Илья Ципин

БАЙКИ ИЗ ЖИЗНИ ФОТОГРАФА

Я был самым плохим учеником в классе. Директор школы вызывал мою маму, уверяя её, что в будущем я стану «холодным сапожником». Но его прогнозы не сбылись. Я стал фотожурналистом. Почему именно фото, а не пишущим? Моя безграмотность помешала им быть. В написании слов, вечно путал Е с И, О с А, и чтобы никто не мог это заметить, так изломал свой почерк, что и сам не мог разобраться в своей писанине.

Жалею ли, что столько лет фотоаппарат был для меня не только зарабатывающим на хлеб для пропитания, но и другом?

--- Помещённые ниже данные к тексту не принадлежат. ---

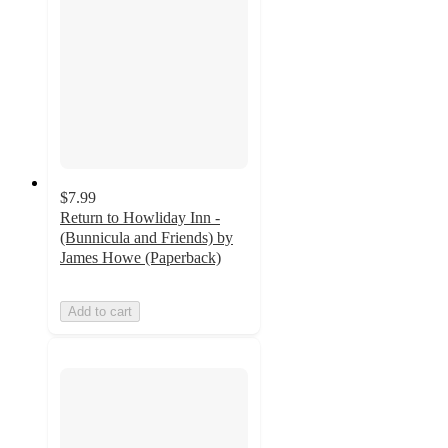
$7.99
Return to Howliday Inn -
(Bunnicula and Friends) by
James Howe (Paperback)
Add to cart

Нет!!! Через его объектив я научился видеть мир по-другому, не так как, если бы я занимался только литературой.

Я не писатель, а журналист, рассказывающий то, что видел сам, потрогал своими руками. Писатель, как и актёр, в отличии от журналиста, может вселиться в своего героя. Почувствовать его изнутри. Мне, к сожалению, это не дано.

 

17-ти летним мальчишкой я поступил работать в фото студию на Арбате, мальчиком на подхвате у классиков русской фотографии Свищева-Паоло и Наппельбаума. Заряжал им в деревянные кассеты стеклянные пластинки, передвигал тяжеленные софиты и присматривался, как они снимают. Фотостудий тогда в Москве было только две - в проезде Художественного театра и наша на Арбате. Остальные - просто фотографии, в которых трудились не такие знаменитые мастера. В нашу студию поступил заказ из министерства Энергетики на фотосъёмку только что построенной и самой крупной в стране ЛЭП Москва - Куйбышев. Время для этого было выбрано не самое удачное - середина зимы. Но, как всегда, спешка. Снимки надо показать в ЦК. Для этой цели был арендован на две недели вертолёт. Экипаж его очень опытный. Проработал несколько лет на китобойной флотилии «Слава». Перебывал в самых сложных и опасных ситуациях.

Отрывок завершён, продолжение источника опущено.